• **INSTRUCTION**:
Which lines in the records below contain the string "direction", with case counting? List each of them in full.

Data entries
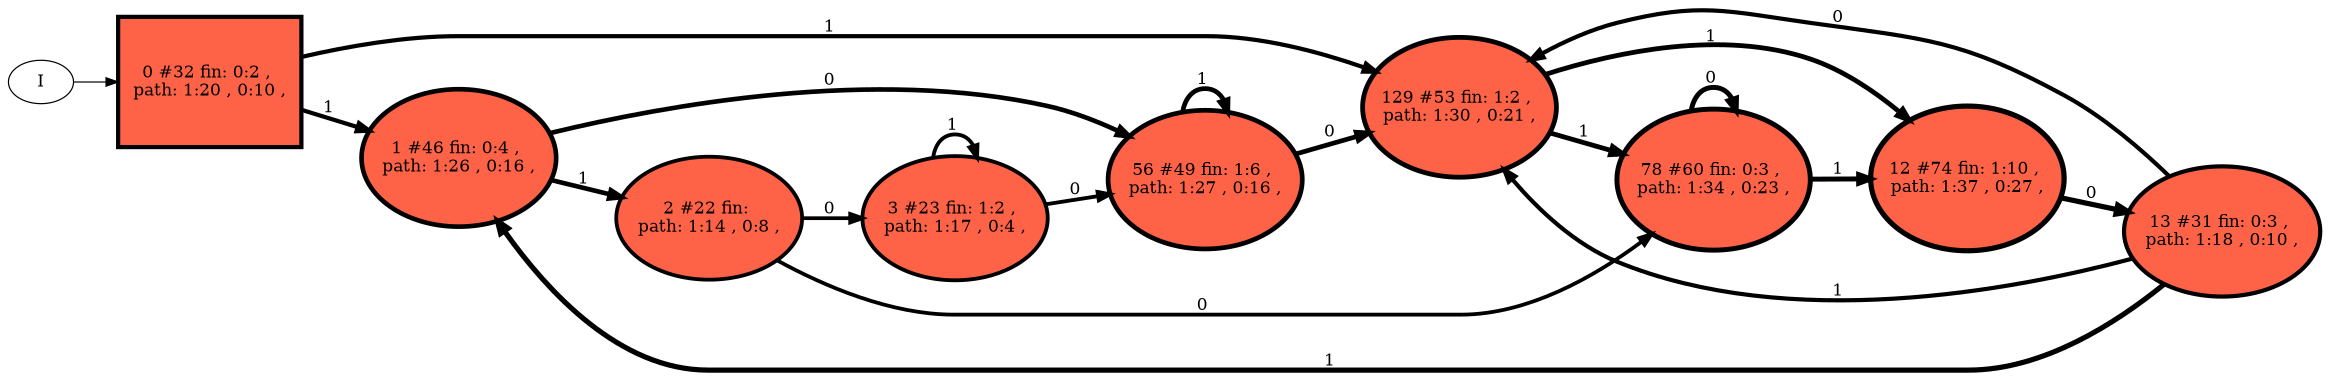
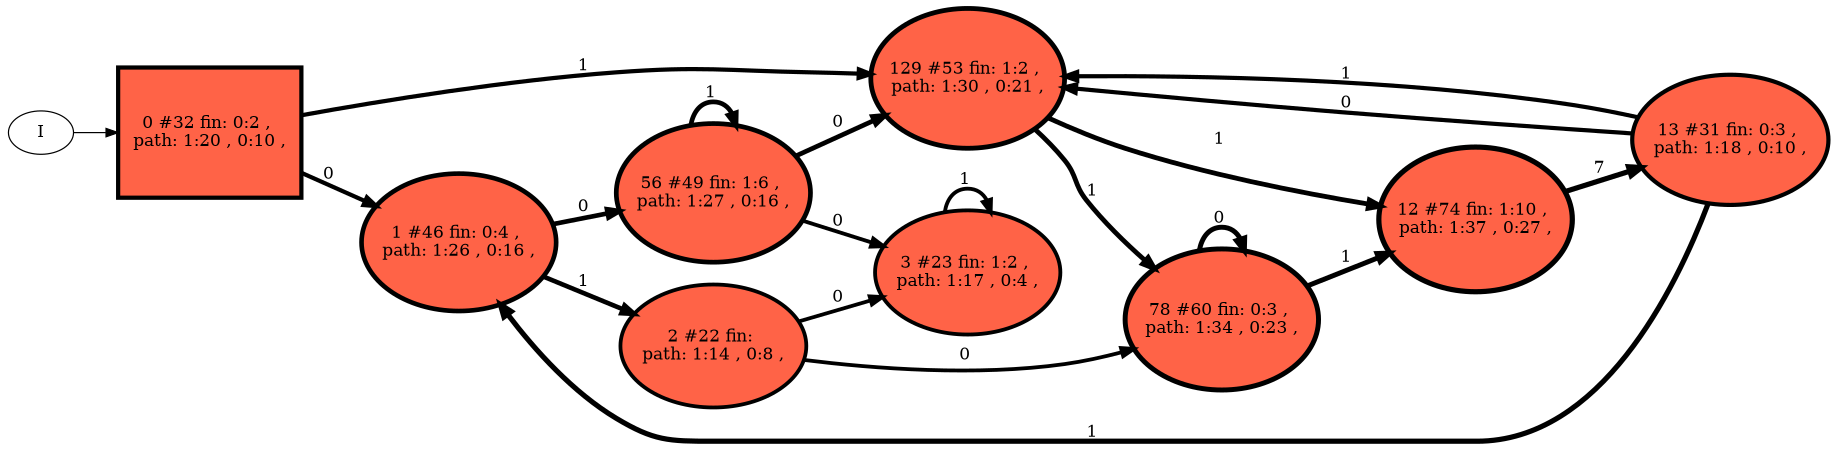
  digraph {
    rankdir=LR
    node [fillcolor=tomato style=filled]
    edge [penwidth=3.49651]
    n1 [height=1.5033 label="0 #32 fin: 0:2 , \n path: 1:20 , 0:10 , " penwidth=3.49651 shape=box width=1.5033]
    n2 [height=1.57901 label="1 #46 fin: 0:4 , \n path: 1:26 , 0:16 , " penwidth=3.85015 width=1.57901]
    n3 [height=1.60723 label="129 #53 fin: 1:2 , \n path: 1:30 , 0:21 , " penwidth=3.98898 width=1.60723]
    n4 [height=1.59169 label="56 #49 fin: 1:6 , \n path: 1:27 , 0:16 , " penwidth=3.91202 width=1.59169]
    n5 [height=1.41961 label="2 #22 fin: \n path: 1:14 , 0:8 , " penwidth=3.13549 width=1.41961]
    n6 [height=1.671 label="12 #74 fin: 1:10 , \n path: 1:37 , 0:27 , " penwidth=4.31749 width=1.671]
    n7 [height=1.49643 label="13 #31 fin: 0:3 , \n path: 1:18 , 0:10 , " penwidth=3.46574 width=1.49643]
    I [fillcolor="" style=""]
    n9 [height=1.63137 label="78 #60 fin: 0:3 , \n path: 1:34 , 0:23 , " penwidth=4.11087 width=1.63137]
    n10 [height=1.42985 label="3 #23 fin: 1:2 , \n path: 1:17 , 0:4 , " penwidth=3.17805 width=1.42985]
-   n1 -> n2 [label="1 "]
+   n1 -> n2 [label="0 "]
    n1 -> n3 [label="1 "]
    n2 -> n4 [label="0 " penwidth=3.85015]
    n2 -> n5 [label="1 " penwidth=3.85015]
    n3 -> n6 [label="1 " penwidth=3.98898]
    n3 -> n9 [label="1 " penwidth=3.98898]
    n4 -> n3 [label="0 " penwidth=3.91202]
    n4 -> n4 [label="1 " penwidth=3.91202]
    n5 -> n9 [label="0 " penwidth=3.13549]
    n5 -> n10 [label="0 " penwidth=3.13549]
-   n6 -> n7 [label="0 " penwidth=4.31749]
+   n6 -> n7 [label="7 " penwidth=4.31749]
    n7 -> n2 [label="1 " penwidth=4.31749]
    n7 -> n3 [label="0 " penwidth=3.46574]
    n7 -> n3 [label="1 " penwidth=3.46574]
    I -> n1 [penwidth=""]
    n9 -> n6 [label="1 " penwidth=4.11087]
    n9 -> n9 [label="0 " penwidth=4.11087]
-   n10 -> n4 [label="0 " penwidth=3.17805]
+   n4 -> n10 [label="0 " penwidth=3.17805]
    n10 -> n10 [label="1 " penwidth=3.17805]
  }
...
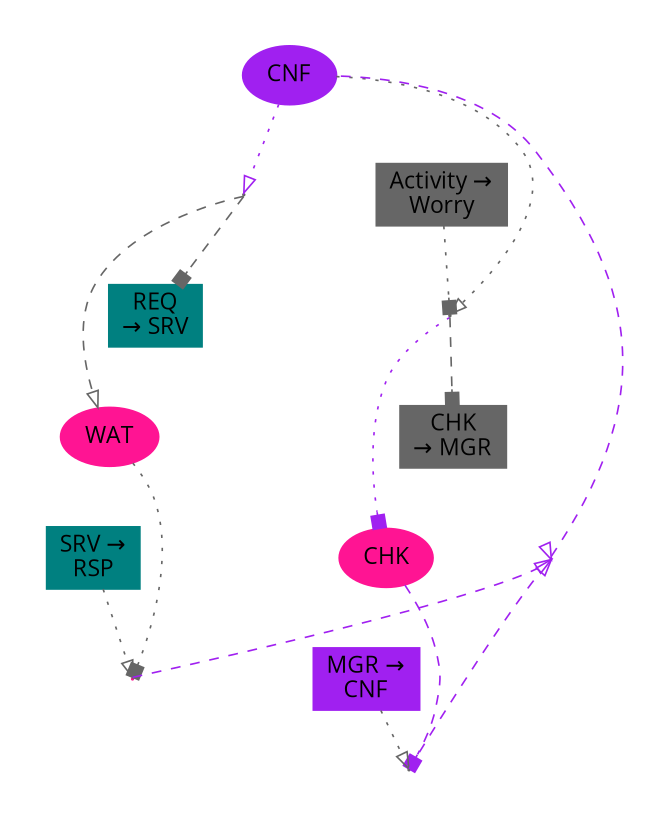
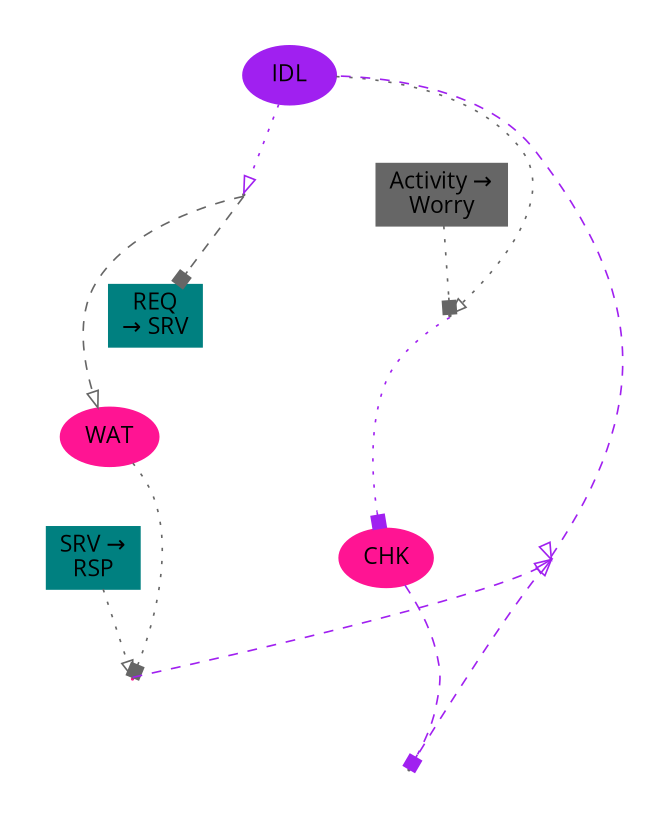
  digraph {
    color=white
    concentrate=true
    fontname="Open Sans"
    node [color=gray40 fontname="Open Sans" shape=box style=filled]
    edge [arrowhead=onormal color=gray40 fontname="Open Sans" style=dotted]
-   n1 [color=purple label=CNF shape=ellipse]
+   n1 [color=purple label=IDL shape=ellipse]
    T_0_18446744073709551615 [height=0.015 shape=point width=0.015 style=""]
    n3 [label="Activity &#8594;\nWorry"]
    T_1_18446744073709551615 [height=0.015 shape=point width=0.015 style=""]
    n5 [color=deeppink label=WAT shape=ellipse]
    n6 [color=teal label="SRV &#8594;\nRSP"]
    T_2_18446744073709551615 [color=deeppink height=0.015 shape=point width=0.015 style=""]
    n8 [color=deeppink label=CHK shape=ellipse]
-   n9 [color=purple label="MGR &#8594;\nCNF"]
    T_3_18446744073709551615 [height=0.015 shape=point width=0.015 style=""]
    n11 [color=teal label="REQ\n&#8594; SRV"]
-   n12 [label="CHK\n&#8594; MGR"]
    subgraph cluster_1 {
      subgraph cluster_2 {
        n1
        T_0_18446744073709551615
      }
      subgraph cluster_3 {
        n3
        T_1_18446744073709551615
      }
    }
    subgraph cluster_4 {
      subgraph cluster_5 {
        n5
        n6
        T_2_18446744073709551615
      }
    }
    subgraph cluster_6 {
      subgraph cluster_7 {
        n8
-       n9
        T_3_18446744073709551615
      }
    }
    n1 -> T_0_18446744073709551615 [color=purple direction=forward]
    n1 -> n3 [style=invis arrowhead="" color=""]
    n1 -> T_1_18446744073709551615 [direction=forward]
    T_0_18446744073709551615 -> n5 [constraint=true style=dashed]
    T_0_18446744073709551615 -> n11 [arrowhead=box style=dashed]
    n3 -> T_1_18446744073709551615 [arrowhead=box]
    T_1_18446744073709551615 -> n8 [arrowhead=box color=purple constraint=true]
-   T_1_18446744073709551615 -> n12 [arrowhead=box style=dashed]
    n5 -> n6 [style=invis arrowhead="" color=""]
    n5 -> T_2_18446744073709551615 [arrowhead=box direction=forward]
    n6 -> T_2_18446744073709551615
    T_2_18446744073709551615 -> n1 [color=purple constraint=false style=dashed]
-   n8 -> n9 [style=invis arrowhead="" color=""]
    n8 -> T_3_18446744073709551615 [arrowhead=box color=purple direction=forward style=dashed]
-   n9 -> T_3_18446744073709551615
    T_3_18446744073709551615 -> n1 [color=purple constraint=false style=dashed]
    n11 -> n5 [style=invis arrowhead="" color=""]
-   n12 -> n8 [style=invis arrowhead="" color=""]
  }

• **FULL OUTPUT**:
    n1 -> T_0_18446744073709551615 [color=purple direction=forward]
    n1 -> T_1_18446744073709551615 [direction=forward]
    n5 -> T_2_18446744073709551615 [arrowhead=box direction=forward]
    n8 -> T_3_18446744073709551615 [arrowhead=box color=purple direction=forward style=dashed]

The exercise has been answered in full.